SOURCE DOCUMENT:
····················

# Why doesn't string theory predict the existence of infinitely many elementary particles?

I'm a physicist, but my knowledge of string theory is extremely minimal. My naive conceptual understanding is that the vacuum is modeled as a certain topology (and geometry?) for the spacetime, and fundamental particles are explained as excitations of strings that live on this background. E.g., a certain vibrational state would be the photon, some other state would be the graviton, and so on. The actual spectrum of such vibrations is presumably something we can't calculate, because we don't know the topology of the background (i.e., which possibility it is in the string landscape).

If this is at least qualitatively correct, then why aren't there infinitely many such vibrational states, which would appear at ordinary energy scales as infinitely many elementary particles?

• Nov 7 '19 at 16:44
• String theory does predict an infinite number of particles, but all except the lowest modes have masses of order of the Planck mass. Nov 7 '19 at 17:49
• @JohnRennie: I see, that sort of makes sense. Maybe that should be an answer. But that leaves me wondering why the lowest mode doesn't also have a mass on the order of the Planck mass. I would think that it would be like a simple harmonic oscillator with $E_n=(n+1/2)\omega_0$, so that $E_0$ would be on the order of $\omega_0$.

····················

[Dataset entries]
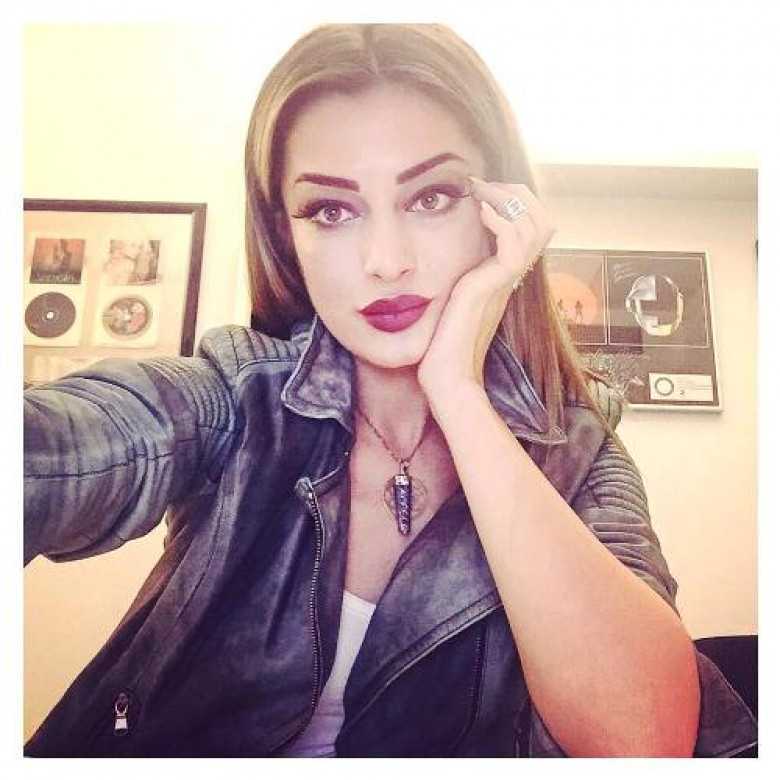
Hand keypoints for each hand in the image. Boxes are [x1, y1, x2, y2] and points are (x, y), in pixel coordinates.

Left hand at [417, 178, 554, 409]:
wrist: (445, 375)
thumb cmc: (441, 343)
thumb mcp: (449, 297)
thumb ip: (454, 275)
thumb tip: (437, 255)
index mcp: (503, 276)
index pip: (532, 227)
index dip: (514, 202)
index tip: (480, 191)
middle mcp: (511, 276)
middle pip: (543, 221)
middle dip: (517, 193)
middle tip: (482, 184)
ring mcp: (506, 281)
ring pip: (538, 225)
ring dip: (509, 199)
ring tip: (480, 193)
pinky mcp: (495, 287)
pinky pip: (516, 244)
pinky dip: (502, 219)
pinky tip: (479, 213)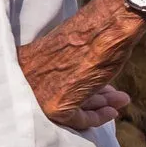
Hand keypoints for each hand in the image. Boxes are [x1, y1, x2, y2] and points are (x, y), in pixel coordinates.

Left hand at [18, 7, 143, 129]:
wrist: (105, 27)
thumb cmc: (92, 31)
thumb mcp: (72, 47)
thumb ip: (67, 63)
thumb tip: (79, 77)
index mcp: (25, 58)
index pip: (47, 80)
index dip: (74, 84)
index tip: (95, 86)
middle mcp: (27, 77)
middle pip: (60, 93)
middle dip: (91, 95)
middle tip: (113, 94)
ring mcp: (38, 93)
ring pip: (69, 106)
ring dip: (97, 105)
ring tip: (120, 100)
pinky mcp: (54, 106)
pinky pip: (74, 119)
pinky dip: (95, 117)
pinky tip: (112, 111)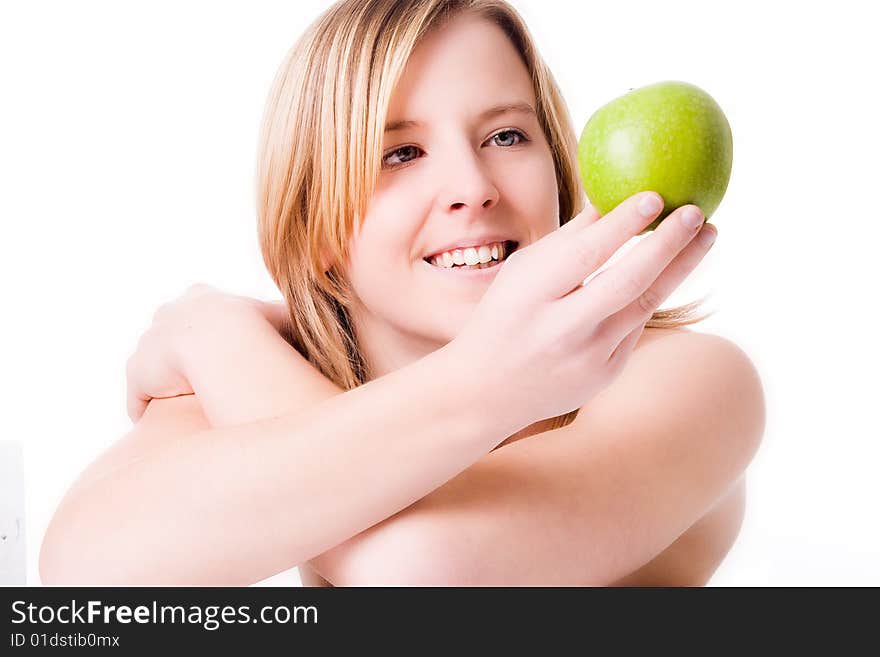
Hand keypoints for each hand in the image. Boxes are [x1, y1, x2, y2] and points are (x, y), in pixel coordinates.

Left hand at [125, 284, 287, 421]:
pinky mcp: (138, 373)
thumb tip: (316, 321)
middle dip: (182, 359)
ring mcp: (149, 342)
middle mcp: (169, 314)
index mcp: (202, 297)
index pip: (200, 316)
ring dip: (167, 387)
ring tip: (186, 410)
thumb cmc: (257, 329)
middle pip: (171, 337)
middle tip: (205, 385)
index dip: (212, 337)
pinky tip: (169, 426)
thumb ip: (286, 320)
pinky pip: (140, 397)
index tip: (223, 358)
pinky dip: (151, 410)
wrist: (220, 342)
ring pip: (154, 367)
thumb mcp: (279, 317)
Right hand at [449, 192, 716, 428]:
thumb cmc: (504, 316)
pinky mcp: (605, 376)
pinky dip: (654, 293)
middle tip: (696, 210)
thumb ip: (566, 242)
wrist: (488, 390)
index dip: (622, 225)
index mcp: (531, 297)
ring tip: (708, 232)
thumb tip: (613, 196)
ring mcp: (586, 358)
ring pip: (644, 305)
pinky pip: (635, 326)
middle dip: (667, 244)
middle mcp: (560, 331)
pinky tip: (674, 267)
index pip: (584, 256)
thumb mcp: (520, 274)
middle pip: (626, 283)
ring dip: (681, 266)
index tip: (655, 194)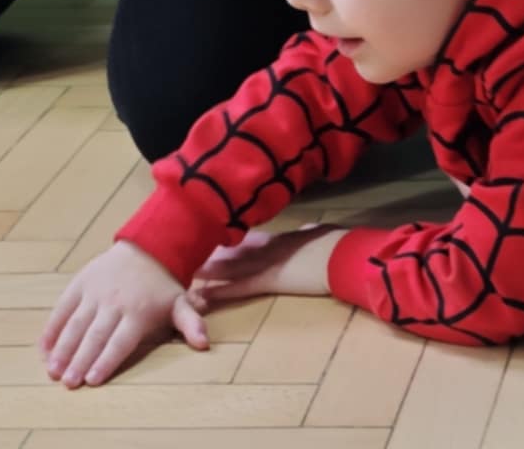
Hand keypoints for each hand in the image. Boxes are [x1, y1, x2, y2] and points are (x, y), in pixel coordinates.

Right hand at [41, 242, 205, 388]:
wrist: (147, 247)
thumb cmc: (163, 285)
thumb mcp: (181, 302)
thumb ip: (190, 324)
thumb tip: (205, 344)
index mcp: (138, 311)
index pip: (120, 340)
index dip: (106, 360)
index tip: (93, 380)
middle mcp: (114, 302)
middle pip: (94, 336)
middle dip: (80, 360)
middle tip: (68, 383)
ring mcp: (94, 292)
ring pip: (75, 324)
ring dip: (62, 349)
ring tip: (52, 371)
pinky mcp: (80, 284)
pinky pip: (62, 309)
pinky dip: (52, 330)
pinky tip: (44, 350)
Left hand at [193, 226, 343, 305]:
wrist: (341, 254)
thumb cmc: (337, 244)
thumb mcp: (320, 234)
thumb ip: (309, 231)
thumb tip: (309, 227)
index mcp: (279, 238)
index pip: (247, 240)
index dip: (228, 241)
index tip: (211, 239)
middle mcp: (266, 248)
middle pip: (231, 250)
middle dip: (208, 253)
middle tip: (184, 253)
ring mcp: (264, 264)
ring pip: (227, 267)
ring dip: (206, 271)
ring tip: (182, 272)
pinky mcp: (267, 281)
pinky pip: (237, 287)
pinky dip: (219, 292)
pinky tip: (201, 297)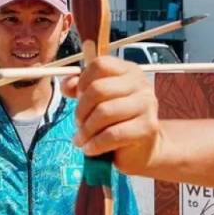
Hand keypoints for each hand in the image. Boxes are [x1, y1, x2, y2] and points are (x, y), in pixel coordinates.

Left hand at [60, 55, 161, 176]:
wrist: (141, 149)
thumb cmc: (117, 121)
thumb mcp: (98, 101)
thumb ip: (80, 89)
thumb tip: (66, 86)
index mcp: (128, 70)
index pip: (100, 65)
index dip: (82, 81)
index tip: (78, 98)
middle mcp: (141, 83)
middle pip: (99, 89)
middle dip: (81, 110)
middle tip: (78, 123)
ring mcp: (147, 104)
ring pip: (104, 112)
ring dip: (86, 130)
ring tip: (81, 139)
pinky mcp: (148, 127)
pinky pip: (113, 134)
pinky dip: (95, 144)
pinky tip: (90, 149)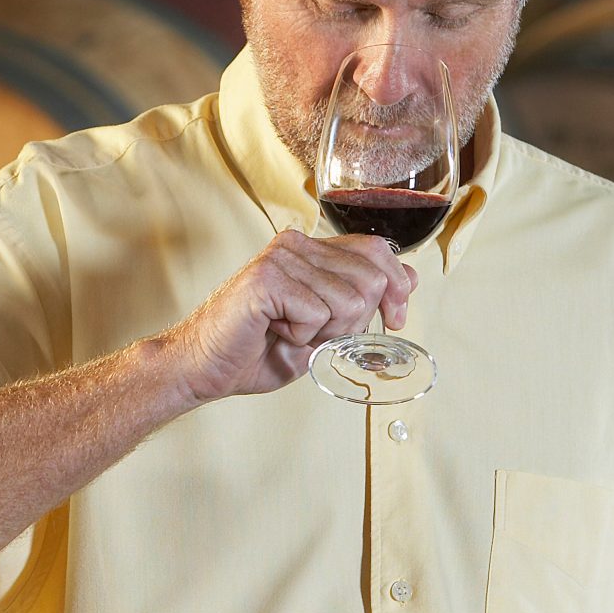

····················

INSTRUCTIONS TO FOLLOW: Please continue the string theory thread above, picking up right after its last sentence.

ANSWER SECTION:
– user4552
Nov 7 '19 at 23:15
• The lowest massive modes are at the Planck mass. There are also massless modes that get masses through symmetry breaking. (To be annoying and cite a whole book: see Polchinkski.)
– d_b
Nov 8 '19 at 3:24
• No, I was agreeing with him. The small masses of quarks and leptons come from Yukawa coupling between fermions and Higgs + spontaneous symmetry breaking.
– d_b
Nov 8 '19 at 4:35

For simplicity take the bosonic string theory in 26 dimensions. When you quantise the open and closed string you find excitations (states) of the string at any level $$N$$ with masses $$$$M^2_\mathrm{open}=\frac{1}{\alpha '}\left(N-1\right),\qquad M^2_\mathrm{closed}=\frac{4}{\alpha '}\left(N-1\right).$$$$ As $$N$$ takes on any non-negative value, you see that there is indeed an infinite tower of states. The tachyonic state (negative mass) at $$N=0$$ is a sickness of the purely bosonic string, which goes away for the superstring. At level $$N=1$$ you find the massless excitations (in 26 dimensions), and from the next level all states are massive. The mass is determined by the pre-factor. You can regard $$\alpha '$$ as the only free parameter of string theory, and it relates to the tension, $$T$$, of the string, which is expected to be set by the string scale, which is slightly below the Planck scale $$$$\frac{1}{\alpha '}= 2\pi T \lesssim M_\mathrm{Pl}^2 = \left(10^{19} \, \mathrm{GeV} \right)^2 .$$$$ So in conclusion, the infinite tower of massive excited states have masses at the order of the Planck scale, which means they are unobservable, and there is only a finite number of massless excitations. The same thing goes for the superstring.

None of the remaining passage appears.